* [What you are asked to do]
Copy out each line of the data that holds the string "always".

* [Exercise input]
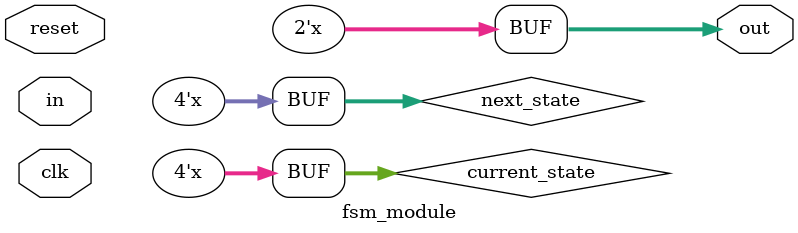
<source format=v>
module fsm_module(clk, reset, in, out);
    parameter zero=4'b0001, one1=4'b0010, two1s=4'b0100, bad=4'b1000;
    output reg [1:0] out;
    input clk, reset, in;
    reg [3:0] current_state, next_state;

    // Implement the state register using one-hot encoding
    always @(posedge clk or posedge reset) begin
        if (reset) begin
            current_state <= zero;
        end else begin
            current_state <= 4'b0000;
            current_state[current_state + 1] <= 1'b1;
        end
    end

    // Implement the state transition logic using one-hot encoding
    always @(current_state or in) begin
        case (current_state)
            zero: begin //last input was a zero 
                out = 2'b01;
                if (in) begin
                    next_state = one1;
                end else begin
                    next_state = zero;
                end
            end
            one1: begin //we've seen one 1 
                out = 2'b01;
                if (in) begin
                    next_state = two1s;
                end else begin
                    next_state = zero;
                end
            end
            two1s: begin //we've seen at least 2 ones 
                out = 2'b10;
                if (in) begin
                    next_state = two1s;
                end else begin
                    next_state = zero;
                end
            end
            bad: begin //in case we reach a bad state 
                out = 2'b01;
                next_state = zero;
            end
        endcase
        current_state <= 4'b0000;
        current_state[next_state] <= 1'b1;
    end
endmodule
</source>
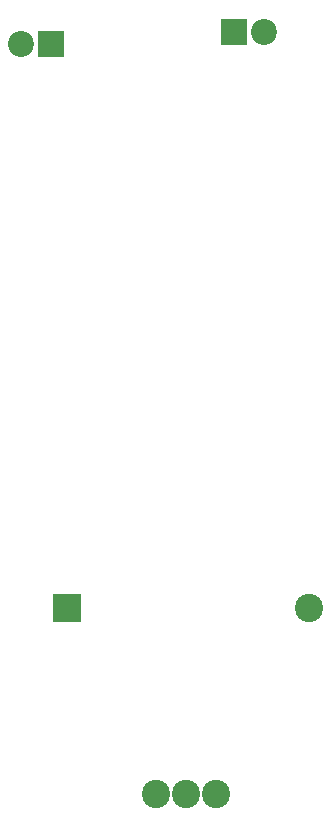
<source format=gbr>
%TF.GenerationSoftware,KiCad,Pcbnew,(5.1.6)-1*%
%TF.CreationDate,2021-02-21T20:50:40+01:00*%
%TF.ProjectId,RobiV3,526f6269-5633-42e6-9b69-6361645f7063,rev?*%
%TF.SameCoordinates,Original*%
%TF.FileFunction,Soldermask,Top*%
%TF.FilePolarity,Negative*%
%FSLAX46Y46*%
G04 Gerber Fmt 4.6, Leading zero omitted, Abs format (unit mm)*
G04 Created by KiCad (PCBNEW (5.1.6)-1) date 2021-02-21 20:50:40*
%MOMM*%
%LPD*%
G01*
G04 APERTURE LIST*
%ADD10R,2.200000X2.200000*%
%ADD11C,2.200000*%
%ADD12C,2.400000*%
%ADD13R,2.400000X2.400000*%
G04 APERTURE END LIST*
D10*
%TO.C,D1*%
X107696000Y-58420000D03*
D11*
X105156000Y-58420000D03*
%TD*%
%TO.C,D2*%
X125730000Y-57404000D03*
D10*
X123190000Y-57404000D03*
%TD*%
D12*
%TO.C,S1*%
X121666000Y-121920000D03*
X119126000Y-121920000D03*
X116586000Y-121920000D03*
%TD*%
%TO.C,U1*%
X129540000Y-106172000D03*
D13*
X109088400Y-106172000D03*
%TD*%
M02*

</source>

* [Response to the task]
    always @(posedge clk or posedge reset) begin
    always @(current_state or in) begin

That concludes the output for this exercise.